Well, maybe I should say instead "the most important button that you may not be able to find."

I refer to the mute button on your mobile phone. It is often not well marked. If you don’t know where yours is located, take a few minutes today to examine your phone or the book that came with it to figure out which button is the mute button. As I assume everyone understands, the mute button turns the phone mouthpiece off temporarily so that you cannot be heard. That lets you have a private conversation with someone seated next to you, for example. That may be useful.

But that’s not the real reason I want you to know where your mobile phone mute button is. I’m  being selfish.
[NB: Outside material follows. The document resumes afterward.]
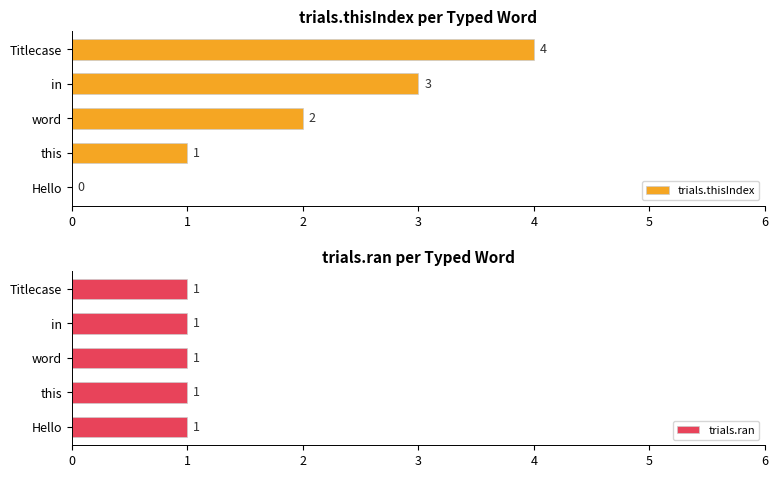

List the series in order of their overall mean, lowest first.

trials.ran, trials.thisIndex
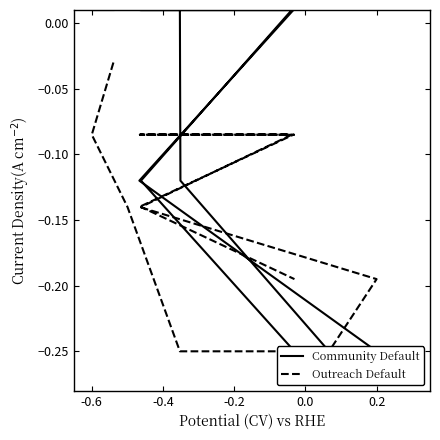

True or false: Outreach Default and Community Default cross at least once.

True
I want you to know where the button because some day I may be involved in a conference call or three way call with you. Lawyers are busy people and our schedule may force us to participate in a conference call while using a mobile phone. But do not do this again without knowing where your mute button is and using it. It’s really easy. After being connected and introducing yourself, you push the mute button so that the background noise from your phone does not disturb everyone else. If you are asked a question or want to make a comment, you push the mute button to activate the mouthpiece and talk. When finished, you mute again.

Mobile phone speakers are very sensitive and unless you are in a totally quiet room with no heat or air running, you will send annoying noise into the conference. You may think your car is very quiet, but it is not. We hear the wind and the road and the motor. And it is very frustrating to those using landlines to have to deal with all that racket! We had a conference call with a fairly large group recently and a very critical participant called in from a Starbucks. She could not get back to her office and needed to use the Internet, so she stopped by Starbucks. It was a crowded Starbucks and the background noise was deafening. None of the rest of us could understand the others and I rapidly got a headache trying to participate. Finally one of the participants became so frustrated he asked her for the model number of her phone and searched on the Internet until he was able to find a diagram and describe the unmarked mute button to her.

Don’t let that happen to you. Determine where your mute button is on your own and practice using it. Some day soon you will be really glad that you did, as will others.